Entering a Russian Soyuz capsule and leaving the ISS at 8:35 p.m. ET Saturday night, Russian station commander Anatoly Ivanishin, Kate Rubins of the U.S. and NASA, and Takuya Onishi from Japan landed at 11:58 p.m. ET. Having completed their 115-day mission to install a parking spot for commercial space taxis and become the first to use a DNA sequencer in space, the crew left behind three astronauts who arrived at the station last week.
According to the CBC, the capsule landed near Dzhezkazgan, on the treeless Central Asian steppes.
“It was closely tracked by helicopters as it wafted through partly cloudy skies under a parachute marked in red and white concentric circles,” the CBC wrote. “The craft landed upright, which made the extraction of the astronauts quicker than when capsules land on their sides.”

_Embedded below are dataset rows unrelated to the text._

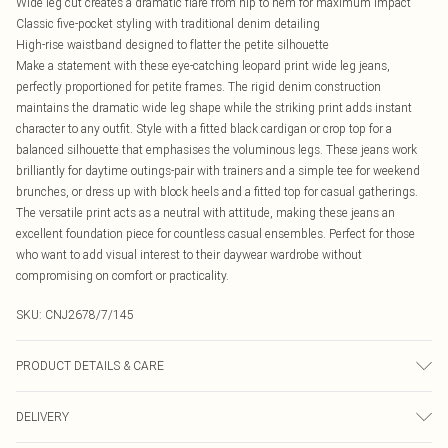
Wide leg cut creates a dramatic flare from hip to hem for maximum impact
Classic five-pocket styling with traditional denim detailing
High-rise waistband designed to flatter the petite silhouette
Make a statement with these eye-catching leopard print wide leg jeans,
perfectly proportioned for petite frames. The rigid denim construction
maintains the dramatic wide leg shape while the striking print adds instant
character to any outfit. Style with a fitted black cardigan or crop top for a
balanced silhouette that emphasises the voluminous legs. These jeans work
brilliantly for daytime outings-pair with trainers and a simple tee for weekend
brunches, or dress up with block heels and a fitted top for casual gatherings.
The versatile print acts as a neutral with attitude, making these jeans an
excellent foundation piece for countless casual ensembles. Perfect for those
who want to add visual interest to their daywear wardrobe without
compromising on comfort or practicality.
SKU:
CNJ2678/7/145
PRODUCT DETAILS & CARE
100.0% Cotton Please note: due to fabric used, colour may transfer.
DELIVERY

Sitting on the steppes after landing on earth, the astronauts remained in their capsule seats as they readjusted to earth’s gravitational forces after the four months of living in weightless conditions. As is standard procedure with space missions, the astronauts were taken to a medical tent for examinations.
The crew-members left behind at the ISS were only able to spend a week with the returning astronauts, taking part in training missions and a change of command ceremony at the station on Friday.
“I’m kind of reluctant to close the hatch,” Ivanishin said during the ceremony. “The time is very special here … I didn’t have time to know what’s going on our planet, and maybe it’s for the better. On the space station, you live in a very friendly, very good environment.”
Ivanishin transitioned control over the station to NASA astronaut Shane Kimbrough, who reached the ISS along with Russian crew-members Sergey Ryzhikov and Andrey Borisenko on Oct. 21. The new crew will work alone, but will welcome three new members next month when another mission commences.